** Exercise directions **
Leave out the pictures and output the data verbatim.

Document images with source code

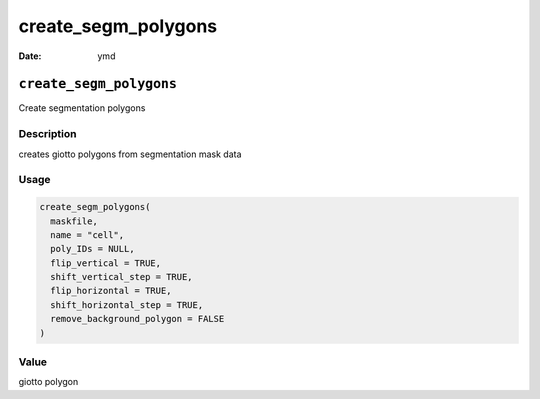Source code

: ====================
create_segm_polygons
====================

:Date: ymd

``create_segm_polygons``
========================

Create segmentation polygons

Description
-----------

creates giotto polygons from segmentation mask data

Usage
-----

.. code:: r

   create_segm_polygons(
     maskfile,
     name = "cell",
     poly_IDs = NULL,
     flip_vertical = TRUE,
     shift_vertical_step = TRUE,
     flip_horizontal = TRUE,
     shift_horizontal_step = TRUE,
     remove_background_polygon = FALSE
   )

Value
-----

giotto polygon
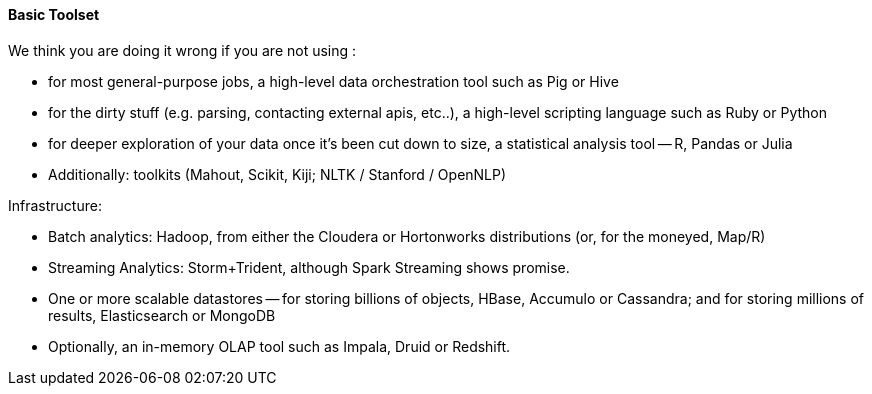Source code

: 
==== Basic Toolset

We think you are doing it wrong if you are not using :

- for most general-purpose jobs, a high-level data orchestration tool such as Pig or Hive
- for the dirty stuff (e.g. parsing, contacting external apis, etc..), a high-level scripting language such as Ruby or Python
- for deeper exploration of your data once it's been cut down to size, a statistical analysis tool -- R, Pandas or Julia
- Additionally: toolkits (Mahout, Scikit, Kiji; NLTK / Stanford / OpenNLP)

Infrastructure:

- Batch analytics: Hadoop, from either the Cloudera or Hortonworks distributions (or, for the moneyed, Map/R)
- Streaming Analytics: Storm+Trident, although Spark Streaming shows promise.
- One or more scalable datastores -- for storing billions of objects, HBase, Accumulo or Cassandra; and for storing millions of results, Elasticsearch or MongoDB
- Optionally, an in-memory OLAP tool such as Impala, Druid or Redshift.

// ==== Visualization And Business Insight (BI) Tools
//
// NOT TODAY(?):
//   - Datameer
//   - Pentaho
//   - Tableau
//   - Platfora
// Amino
// Spotfire
// Tableau Desktop and Server
//   - chartio, Raw, d3, ???
//
// Lastly, because we do not know where else to put them, there are several Hadoop “environments,” some combination of IDE frameworks and conveniences that aim to make Hadoop friendlier to the Enterprise programmer.  If you are one of those, they are worth a look.

// ==== Cloud and Managed Services
//
// TODAY:
//
// -  Qubole, Elastic Map/Reduce, Mortar Data, Treasure Data, Continuity and Infochimps
// -  Heroku-based options
// -  AWS Redshift
// -  Azure, HDInsight
//
// ==== Operational Components
//
// * Workflow Tools
//   - Azkaban, Oozie
//
//   - Mesos
//   - WANDisco
// * Administration
//   - Cloudera Manager
//   - Ambari - monitoring thru RESTful APIs
//   - Provisioning: Ironfan, Juju, Whirr, Serengeti, Openstack Hadoop barclamp
//   - Monitoring: Chukwa, Cactus, Ganglia,
//   - StackIQ
//
// Cloudera Enterprise
// Hortonworks Data Platform
//
// ===== Alternative HDFS Implementations
//
// TODAY:
//
//     - WANDisco
//     - OrangeFS
//     - glusterfs
//     - Quantcast QFS
//     - Map/R NFS
//     - ...
//   - Direct datastore: DataStax Brisk,
//
// ===== Security
//
//   - Kerberos; MS/Hortonworks has Active Directory integration
//   - fundamental limitations
//   - Gazzang, Dataguise
//
// ==== Vertical-Focused and System Integrators
//
//   - ThinkBig Analytics
//   - Tresata - Big Data Analytics Platform for the Financial Services Industry
//   - Mu Sigma
//   - Booz-Allen
//   - Wibidata Real-time personalization framework
//   - Metamarkets
//   - Infochimps/CSC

** Result **
Source code

: ====================
create_segm_polygons
====================

:Date: ymd

``create_segm_polygons``
========================

Create segmentation polygons

Description
-----------

creates giotto polygons from segmentation mask data

Usage
-----

.. code:: r

   create_segm_polygons(
     maskfile,
     name = "cell",
     poly_IDs = NULL,
     flip_vertical = TRUE,
     shift_vertical_step = TRUE,
     flip_horizontal = TRUE,
     shift_horizontal_step = TRUE,
     remove_background_polygon = FALSE
   )

Value
-----

giotto polygon
Source code

: 
==== Basic Toolset

We think you are doing it wrong if you are not using :

- for most general-purpose jobs, a high-level data orchestration tool such as Pig or Hive
- for the dirty stuff (e.g. parsing, contacting external apis, etc..), a high-level scripting language such as Ruby or Python
- for deeper exploration of your data once it's been cut down to size, a statistical analysis tool -- R, Pandas or Julia
- Additionally: toolkits (Mahout, Scikit, Kiji; NLTK / Stanford / OpenNLP)

Infrastructure:

- Batch analytics: Hadoop, from either the Cloudera or Hortonworks distributions (or, for the moneyed, Map/R)
- Streaming Analytics: Storm+Trident, although Spark Streaming shows promise.
- One or more scalable datastores -- for storing billions of objects, HBase, Accumulo or Cassandra; and for storing millions of results, Elasticsearch or MongoDB
- Optionally, an in-memory OLAP tool such as Impala, Druid or Redshift.

// ==== Visualization And Business Insight (BI) Tools
//
// NOT TODAY(?):
//   - Datameer
//   - Pentaho
//   - Tableau
//   - Platfora
// Amino
// Spotfire
// Tableau Desktop and Server
//   - chartio, Raw, d3, ???
//
// Lastly, because we do not know where else to put them, there are several Hadoop “environments,” some combination of IDE frameworks and conveniences that aim to make Hadoop friendlier to the Enterprise programmer.  If you are one of those, they are worth a look.

// ==== Cloud and Managed Services
//
// TODAY:
//
// -  Qubole, Elastic Map/Reduce, Mortar Data, Treasure Data, Continuity and Infochimps
// -  Heroku-based options
// -  AWS Redshift
// -  Azure, HDInsight
//
// ==== Operational Components
//
// * Workflow Tools
//   - Azkaban, Oozie
//
//   - Mesos
//   - WANDisco
// * Administration
//   - Cloudera Manager
//   - Ambari - monitoring thru RESTful APIs
//   - Provisioning: Ironfan, Juju, Whirr, Serengeti, Openstack Hadoop barclamp
//   - Monitoring: Chukwa, Cactus, Ganglia,
//   - StackIQ
//
// Cloudera Enterprise
// Hortonworks Data Platform
//
// ===== Alternative HDFS Implementations
//
// TODAY:
//
//     - WANDisco
//     - OrangeFS
//     - glusterfs
//     - Quantcast QFS
//     - Map/R NFS
//     - ...
//   - Direct datastore: DataStax Brisk,
//
// ===== Security
//
//   - Kerberos; MS/Hortonworks has Active Directory integration
//   - fundamental limitations
//   - Gazzang, Dataguise
//
// ==== Vertical-Focused and System Integrators
//
//   - ThinkBig Analytics
//   - Tresata - Big Data Analytics Platform for the Financial Services Industry
//   - Mu Sigma
//   - Booz-Allen
//   - Wibidata Real-time personalization framework
//   - Metamarkets
//   - Infochimps/CSC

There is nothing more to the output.